§ **Task details**
Repeat the entire listing exactly. Omit all pictures.

§ **Input data**

==============================

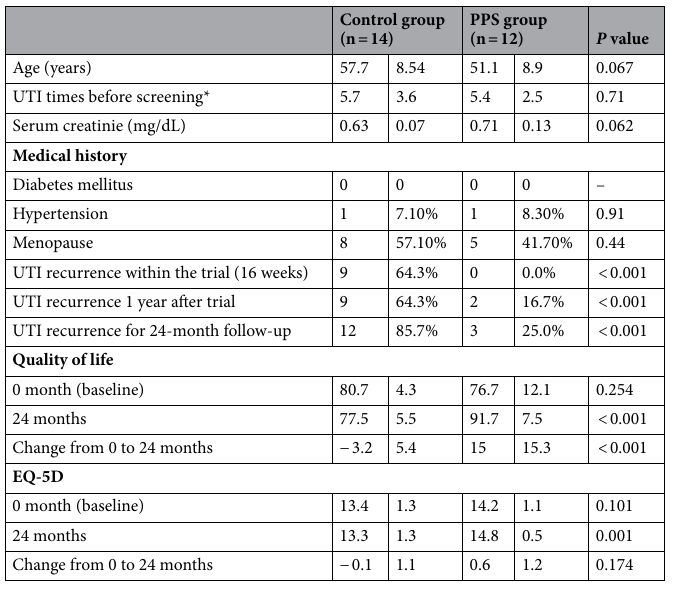
Table 1. Demographic, clinical characteristics and outcomes of patients with recurrent UTI. Data are mean (SD); or n (%). *Statistical analyses were carried out using Student’s t-test to compare means between the patient groups.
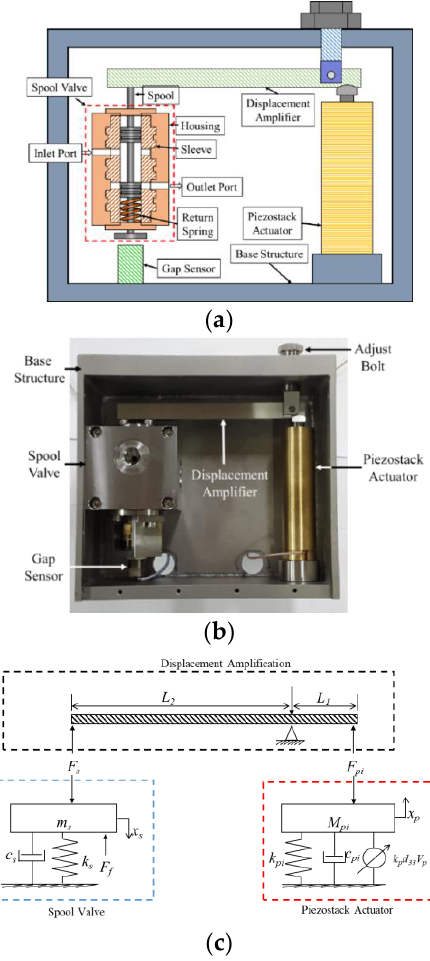
Figure 2. The proposed piezostack actuator direct-drive valve (PADDV) system. ( a ) Schematic configuration of PADDV, ( b ) Photograph image of the manufactured PADDV, ( c ) Mechanical model of proposed PADDV.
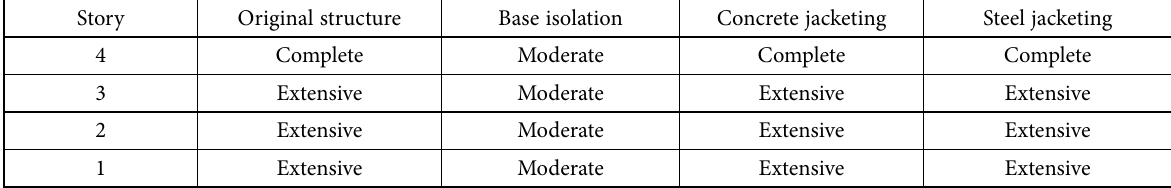
Table 3. Non-structural damage levels for acceleration-sensitive components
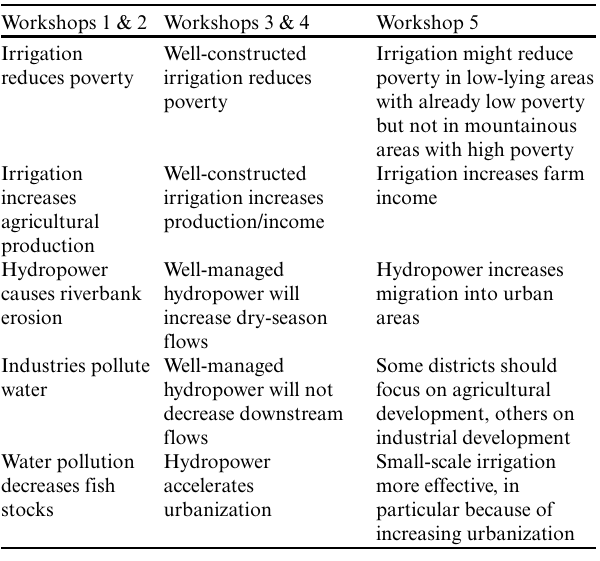
Table 2 . Beliefs recorded during the workshop process in the Nam Ngum, Lao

==============================

§ **Solution to this task**
Table 1. Demographic, clinical characteristics and outcomes of patients with recurrent UTI. Data are mean (SD); or n (%). *Statistical analyses were carried out using Student’s t-test to compare means between the patient groups.
Figure 2. The proposed piezostack actuator direct-drive valve (PADDV) system. ( a ) Schematic configuration of PADDV, ( b ) Photograph image of the manufactured PADDV, ( c ) Mechanical model of proposed PADDV.
Table 3. Non-structural damage levels for acceleration-sensitive components
Table 2 . Beliefs recorded during the workshop process in the Nam Ngum, Lao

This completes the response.